During the 2011-12 regular season, Brand shot 46.4 percent from mid-range. For those who believe that to be a fluke, he hit 50.0 percent in 2010-11.
He attempted 450 shots from mid-range in 2011 and 302 in 2012. In other words, Brand can knock 'em down.
Kaman, meanwhile, shot 45.0 percent from said area in 2011 and 43.2 in 2012. His number presently sits at 50.9 percent for 2012-13.
As soon as Nowitzki returns from injury, Collison should become unstoppable in the screen games.
With Vince Carter and O.J. Mayo shooting the lights out, it's only fair that Darren Collison embrace a different type of screen such as the baseline, pocket, bump and high screens that are set for his perimeter teammates.

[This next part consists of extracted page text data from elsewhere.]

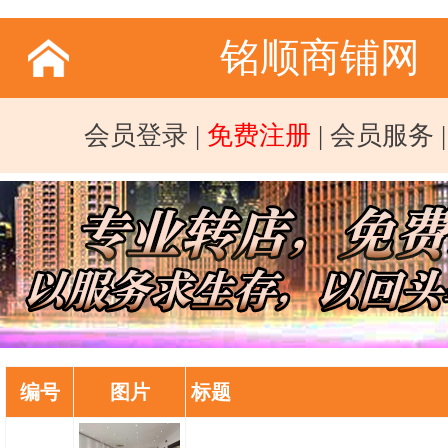
铭顺商铺网
会员登录
|
免费注册
|
会员服务
编号
图片
标题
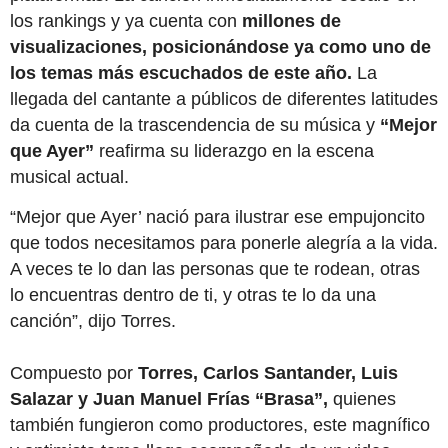
los rankings y ya cuenta con
millones de
visualizaciones, posicionándose ya como uno de
los temas más escuchados de este año.
La
llegada del cantante a públicos de diferentes latitudes
da cuenta de la trascendencia de su música y
“Mejor
que Ayer”
reafirma su liderazgo en la escena
musical actual.
“Mejor que Ayer’ nació para ilustrar ese empujoncito
que todos necesitamos para ponerle alegría a la vida.
A veces te lo dan las personas que te rodean, otras
lo encuentras dentro de ti, y otras te lo da una
canción”, dijo Torres.
Compuesto por
Torres, Carlos Santander, Luis
Salazar y Juan Manuel Frías “Brasa”,
quienes
también fungieron como productores, este magnífico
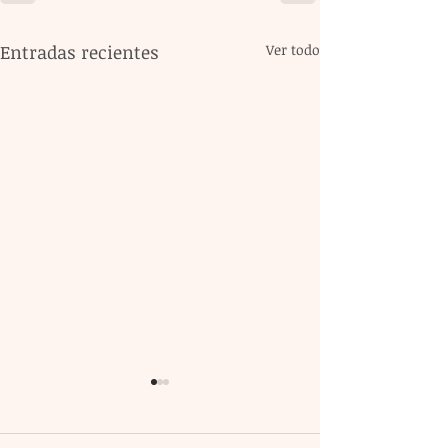
Entradas recientes
Ver todo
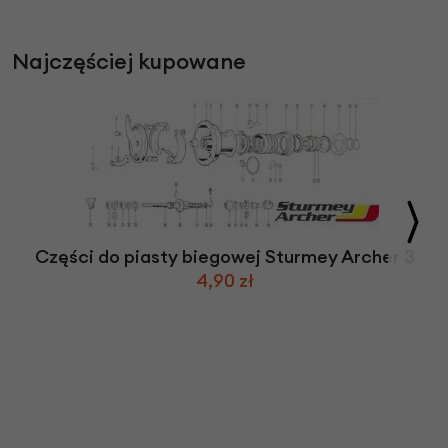
Najczęściej kupowane
Części do piasty biegowej Sturmey Archer 3
4,90 zł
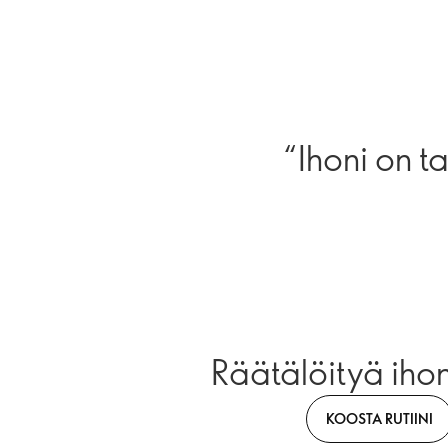
“Ihoni on t
Räätälöityä iho
KOOSTA RUTIINI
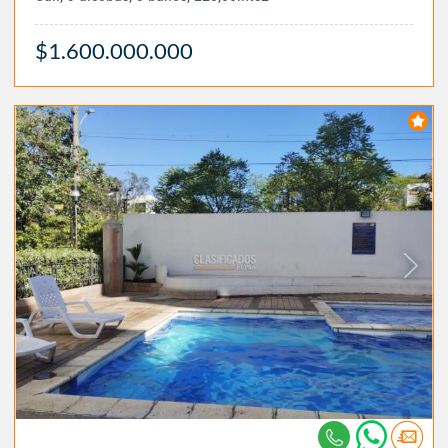
$1.600.000.000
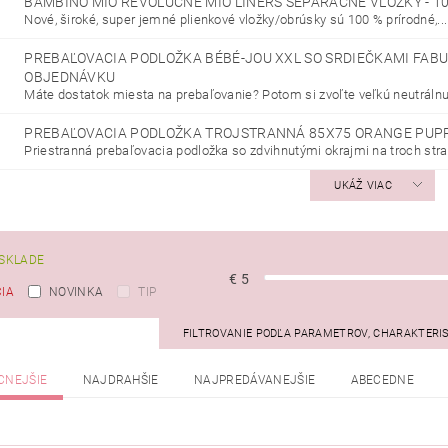
BAMBINO MIO REVOLUČNÉ MIO LINERS SEPARAČNÉ VLOŽKY - 10
Nové, široké, super jemné plienkové vložky/obrúsky sú 100 % prírodné,...
PREBAĽOVACIA PODLOŽKA BÉBÉ-JOU XXL SO SRDIEČKAMI FAB
OBJEDNÁVKU
Máte dostatok miesta na prebaľovanie? Potom si zvoľte veľkú neutrálnu.
PREBAĽOVACIA PODLOŽKA TROJSTRANNÁ 85X75 ORANGE PUP
Priestranná prebaľovacia podložka so zdvihnutými okrajmi na troch str
UKÁŽ VIAC
SKLADE
€
5
IA
NOVINKA
TIP
FILTROVANIE PODĽA PARAMETROV, CHARAKTERI
CNEJŠIE
NAJDRAHŠIE
NAJPREDÁVANEJŠIE
ABECEDNE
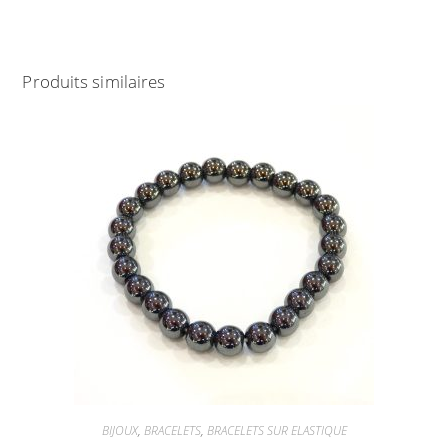
Produits similaires
BIJOUX
,
BRACELETS
,
BRACELETS SUR ELASTIQUE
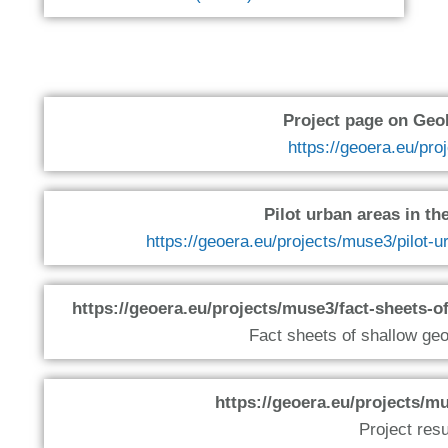
Project page on Ge
https://geoera.eu/pr
Pilot urban areas in t
https://geoera.eu/projects/muse3/pilot-u
https://geoera.eu/projects/muse3/fact-sheets-
Fact sheets of shallow ge
https://geoera.eu/projects/m
Project resu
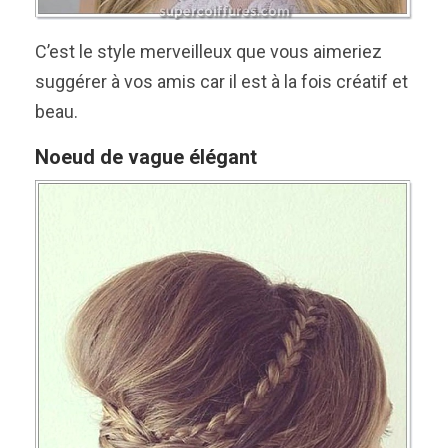
C’est le style merveilleux que vous aimeriez
suggérer à vos amis car il est à la fois créatif et
beau.
Noeud de vague élégant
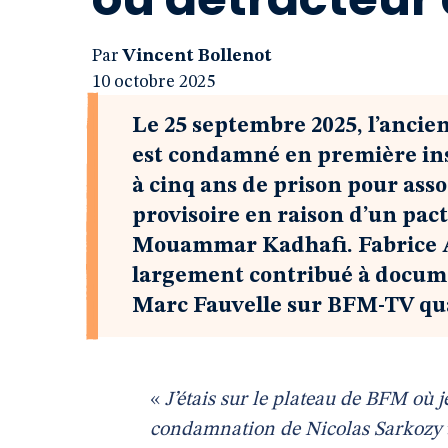
Par
Vincent Bollenot
10 octobre 2025
Le 25 septembre 2025, l’ancie
est condamné en première inst
à cinq ans de prison pour ass
provisoire en raison d’un pact
Mouammar Kadhafi. Fabrice Ar
largement contribué à document
Marc Fauvelle sur BFM-TV qua
«
J’étais sur le plateau de BFM où j
condamnation de Nicolas Sarkozy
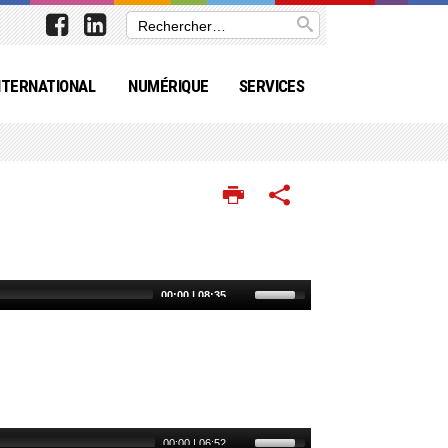
NTERNATIONAL
NUMÉRIQUE
SERVICES
00:00
|
08:35
00:00
|
06:52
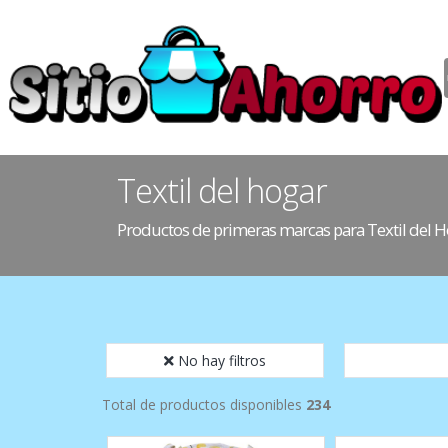
Textil del hogar
Productos de primeras marcas para Textil del 
No hay filtros
Total de productos disponibles
234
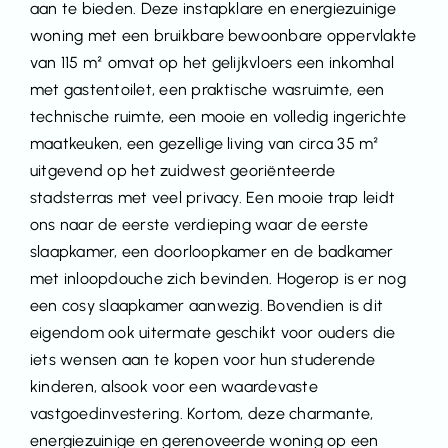
aan te bieden. Deze instapklare en energiezuinige
woning met een bruikbare bewoonbare oppervlakte
van 115 m² omvat op het gelijkvloers een inkomhal
met gastentoilet, een praktische wasruimte, een
technische ruimte, een mooie en volledig ingerichte
maatkeuken, een gezellige living van circa 35 m²
uitgevend op het zuidwest georiënteerde
stadsterras met veel privacy. Een mooie trap leidt
ons naar de eerste verdieping waar de eerste
slaapkamer, een doorloopkamer en de badkamer
met inloopdouche zich bevinden. Hogerop is er nog
een cosy slaapkamer aanwezig. Bovendien is dit
eigendom ook uitermate geschikt voor ouders die
iets wensen aan te kopen voor hun studerende
kinderen, alsook voor een waardevaste
vastgoedinvestering. Kortom, deze charmante,
energiezuinige en gerenoveerde woning op een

If Collison does so, he will find his groove.
For the season, Carter is shooting 46.7 percent from mid-range. His overall three-point percentage sits at an impressive 39.8 percent, but Carter's bread-and-butter has been from above the break.
An area where he's converting a stellar 44.2 percent.
As for Mayo, what more can we say? He's already topped 20 points in 11 outings and 30 in three.
That includes a 40-point performance against James Harden and the Houston Rockets.
This has come by virtue of Mayo shooting a league-best 53.0 percent on three-point attempts. He's shooting 40.9 percent from the corner and 55.9 percent from above the break.
Mayo is also connecting on 42.2 percent of his mid-range attempts. As long as Collison trusts Mayo and Carter coming off of screens, their curl-and-catch game will work to perfection.
In turn, Collison will reach his expected form.
For the season, Darren Collison is shooting 42.4 percent from mid-range.
He's shooting just 33.3 percent on corner threes and 28.6 percent from above the break. His overall number sits at 28.6 percent from beyond the arc.
Take a few steps inside the line and you'll be golden, Mr. Collison.
Collison is shooting 45.5 percent from 16 feet to the three-point line. That number dips to 28.6 beyond it.
He's also shooting 29.6 percent from 10-to-15 feet.
In other words, Collison should primarily be searching for jump shots from 16-to-23 feet. Otherwise, the chance of converting drops rather drastically for him.
And this isn't a new trend.
Although he has always been solid from 10-to-15 feet—shooting 40.2 percent in 2011-12—his bread-and-butter is the 16-to-23 foot jumper. He shot 45.3 percent on 161 attempts in 2011-12.
For his career, he's shooting 43.7 percent from said range.
16-to-23 feet away from the basket is the place to be if Collison is hoping to convert his jump shots. As soon as he makes the adjustment, his all-around game will open up as defenders step up on him.
As we all know, Collison is quick enough to blow by even the best defender.
You couldn't name five people in the NBA as quick in the half court or explosively fast in the open court as Darren Collison.
The issue is, Collison strays away from his greatest strength and becomes a half-court point guard. Although that is to be expected from time-to-time, Collison has the athleticism around him to push the pace in Dallas.
So why isn't he?
As a team, the Mavericks are running 15.5 percent of their players out in transition. They rank fifth in the NBA at 1.21 points per transition possession.
The issue is, it is not Collison who is pushing it up the court. It is players such as O.J. Mayo who handle the ball.
Collison needs to step up and take command of the game by demanding the ball come his way. In turn, he will be able to utilize his world-class open court abilities.
It is then that he will produce at the level expected of him. For proof, check his 58.4 percent shooting from the restricted area in 2012-13.
When Collison gets out and running, there's no way to slow him down.